* [Zu erledigende Aufgaben]
a: Wie lautet im Text zu den SGB-Änderungen alles von „Die Änderung des § 24“ bis hinunter zu „einer unzulänglichen EDV-Ausstattung.“, wenn du darin „EDV-Ausstattung“ gegen „IT-Ausstattung“ austauschst?
b: Warum lehnt der Text zu den SGB-Änderungen die Änderung des § 3 SGB VI ab? Antworte in ein bis drei Sätzen.
c: Kannst du den Text zu den SGB-Änderungen im Anschluss an seinen letzten Satz weiterführen?

Die Änderung des § 24 Abs. 3 Nr. 3 SGB II ist eine konsequente Folgeänderung, die allerdings obsolet wird, wenn man unserer Ablehnung einer Änderung des § 7 Abs. 3 SGB II folgt.

 

Die Änderung des § 40 Abs. 2 Satz 2 SGB II erscheint sachgerecht.

 

§ 68 SGB II ist unter Gleichbehandlungsgesichtspunkten nicht nachvollziehbar. Es handelt sich wohl um eine Kapitulation vor einer unzulänglichen EDV-Ausstattung.

 

 

 

Artikel 2 (Änderung des SGB VI)

 

Die Änderung des § 3 SGB VI ist abzulehnen. Die Abschaffung der Rentenversicherungspflicht für erwerbstätige ALG II-Bezieher konterkariert alle sinnvollen und hoffnungsvollen Ansätze einer Kombilohndiskussion.

 

Ebenso abzulehnen ist die Absenkung des Bemessungsentgelts in § 166 SGB VI. Der lapidare Verweis auf die Koalitionsvereinbarung in der Begründung ersetzt nicht die Pflicht der Legislative, für eine vernünftige Regelung zu sorgen. Vernünftig sind jedenfalls nicht Mini-Anwartschaften auf Rentenleistungen, die für viele Langzeitarbeitslose zwangsläufig in der Grundsicherung im Alter münden. Vernünftig ist auch nicht die Lastenverschiebung in die Zukunft. Im Gegenteil verstößt die Regelung gegen die an anderer Stelle propagierte gerechte Verteilung von Lasten zwischen den Generationen. Der Ausfall von Rentenversicherungsbeiträgen für ALG II-Bezieher wird überdies zu einer Erhöhung des Bundeszuschusses oder zur Beitragserhöhung  und damit zu einer Erhöhung der Lohnnebenkosten führen. Schlussendlich beschädigen Mini-Anwartschaften das Rentenversicherungssystem bei den Langzeitarbeitslosen und in der Bevölkerung insgesamt in einer Weise, die zur Vermeidung rentenversicherungspflichtiger Beschäftigung geradezu aufruft. Hat nicht der Gesetzgeber soeben bei Schaffung des SGB II versprochen, mit dem Bezug von ALG II sei eine Absicherung in der Rentenversicherung verbunden, die den Rückgriff auf Fürsorgeleistungen erübrigt?

* [Vorliegende Einträge]
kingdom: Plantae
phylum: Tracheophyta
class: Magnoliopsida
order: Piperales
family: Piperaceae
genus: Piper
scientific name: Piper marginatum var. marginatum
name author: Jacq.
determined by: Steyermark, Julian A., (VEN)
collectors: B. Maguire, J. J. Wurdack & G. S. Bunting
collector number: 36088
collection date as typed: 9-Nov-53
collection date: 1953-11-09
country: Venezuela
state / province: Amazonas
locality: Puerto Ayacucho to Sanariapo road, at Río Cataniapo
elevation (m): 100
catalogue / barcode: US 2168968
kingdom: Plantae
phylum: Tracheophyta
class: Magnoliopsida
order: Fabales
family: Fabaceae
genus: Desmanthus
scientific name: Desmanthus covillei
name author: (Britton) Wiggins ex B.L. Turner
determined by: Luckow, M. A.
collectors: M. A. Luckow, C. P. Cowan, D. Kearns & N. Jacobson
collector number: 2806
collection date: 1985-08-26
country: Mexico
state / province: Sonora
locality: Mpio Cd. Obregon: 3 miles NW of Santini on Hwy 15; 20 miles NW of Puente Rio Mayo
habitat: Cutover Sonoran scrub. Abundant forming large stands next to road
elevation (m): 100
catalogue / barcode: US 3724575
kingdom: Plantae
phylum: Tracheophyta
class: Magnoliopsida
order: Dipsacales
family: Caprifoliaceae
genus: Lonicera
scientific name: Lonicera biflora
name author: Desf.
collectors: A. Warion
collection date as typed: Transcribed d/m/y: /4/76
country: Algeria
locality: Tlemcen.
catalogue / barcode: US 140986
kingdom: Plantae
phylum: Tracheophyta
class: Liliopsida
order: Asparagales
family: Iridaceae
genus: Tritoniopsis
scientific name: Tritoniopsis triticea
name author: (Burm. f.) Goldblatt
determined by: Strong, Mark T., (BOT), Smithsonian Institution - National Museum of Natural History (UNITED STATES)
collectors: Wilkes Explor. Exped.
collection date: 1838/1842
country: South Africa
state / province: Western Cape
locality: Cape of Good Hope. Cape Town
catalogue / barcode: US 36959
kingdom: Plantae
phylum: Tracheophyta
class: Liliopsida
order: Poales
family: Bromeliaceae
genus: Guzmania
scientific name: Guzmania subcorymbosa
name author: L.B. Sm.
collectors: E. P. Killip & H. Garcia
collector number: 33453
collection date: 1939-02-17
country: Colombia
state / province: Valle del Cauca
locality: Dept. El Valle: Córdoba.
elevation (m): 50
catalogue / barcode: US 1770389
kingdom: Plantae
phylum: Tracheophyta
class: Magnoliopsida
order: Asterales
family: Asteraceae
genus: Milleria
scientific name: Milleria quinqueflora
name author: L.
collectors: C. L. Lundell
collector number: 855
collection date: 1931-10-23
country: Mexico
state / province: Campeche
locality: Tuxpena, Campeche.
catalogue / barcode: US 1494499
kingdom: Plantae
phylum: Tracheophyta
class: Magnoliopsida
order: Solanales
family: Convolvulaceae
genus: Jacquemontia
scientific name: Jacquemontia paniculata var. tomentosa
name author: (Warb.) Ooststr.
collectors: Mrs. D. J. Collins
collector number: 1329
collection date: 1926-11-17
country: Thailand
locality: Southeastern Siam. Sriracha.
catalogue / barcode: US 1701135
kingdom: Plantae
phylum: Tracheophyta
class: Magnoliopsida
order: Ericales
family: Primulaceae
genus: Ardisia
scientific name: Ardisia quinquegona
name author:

* [Ergebnisse der Reihe]
a:
Die Änderung des § 24 Abs. 3 Nr. 3 SGB II ist eine konsequente Folgeänderung, die allerdings obsolet wird, wenn man unserer Ablehnung einer Änderung des § 7 Abs. 3 SGB II folgt.

 

Die Änderung des § 40 Abs. 2 Satz 2 SGB II erscheint sachgerecht.

 

§ 68 SGB II ist unter Gleichbehandlungsgesichtspunkten nicht nachvollziehbar. Es handelt sich wohl um eine Kapitulation vor einer unzulänglichen IT-Ausstattung.

b: Die Abschaffung der Rentenversicherungspflicht für erwerbstätige ALG II-Bezieher konterkariert alle sinnvollen und hoffnungsvollen Ansätze einer Kombilohndiskussion.

c:
 

 

Artikel 3 (Änderung des SGB XII)

 

Es handelt sich hier um eine notwendige und sinnvolle Folgeänderung.

 

 

Artikel 4 (Änderung des Bundeskindergeldgesetzes)

 

Die Änderungen zum Kindergeldzuschlag sind folgerichtig. Allerdings ist weitergehend zu hinterfragen, ob die derzeitige Ausgestaltung nicht in einem völlig unsinnigen Kosten-/Nutzen-Verhältnis steht. Die Regelung ist schlicht zu kompliziert. Diese Kompliziertheit hat bekanntlich dazu geführt, dass nur 10% der Anträge bewilligt werden konnten, weil die Antragsteller ihre Chancen auf die Leistung nicht abschätzen konnten.

 

 

Weitergehender Regelungsbedarf

 

Wir greifen noch einmal unsere Eingangsbemerkung auf, wonach sich dieses Gesetzgebungsverfahren auf den ursprünglichen Ansatz der Regelsatzanpassung Ost/West beschränken sollte. Alle weiteren Gegenstände sollten dem zu erwartenden Optimierungsgesetz überlassen werden.

 

 

In einem solchen Gesetzgebungsvorhaben muss insbesondere noch bearbeitet werden:

 

Es muss eine gesetzliche Klarstellung in § 3 Abs. 2 SGB II erfolgen, wonach Jugendliche, die nicht unmittelbar in eine Ausbildung oder Arbeit vermittelt werden können, Zugang zu allen Eingliederungsleistungen des SGB II erhalten.

 

§ 7 Abs. 4 SGB II ist zu streichen oder differenziert zu konkretisieren. Nach geltender Fassung schließt er z. B. Jugendliche in stationären Einrichtungen von den Leistungen des SGB II aus, obgleich unstrittig sein dürfte, dass gerade dieser Personenkreis alle Hilfen des SGB II erhalten muss. Ein sachgerechter Ansatz bietet die folgende Formulierung:

 

„Leistungen nach diesem Buch erhält nicht, wer für länger als sechs Monate in einer vollstationären Einrichtung lebt und durch Maßnahmen in der stationären Einrichtung eine Arbeit nicht aufnehmen kann oder Rente wegen Alters bezieht.“

 

Die Sanktionsinstrumente des § 31 SGB II sind insbesondere im Hinblick auf Jugendliche zu differenzieren und zu flexibilisieren.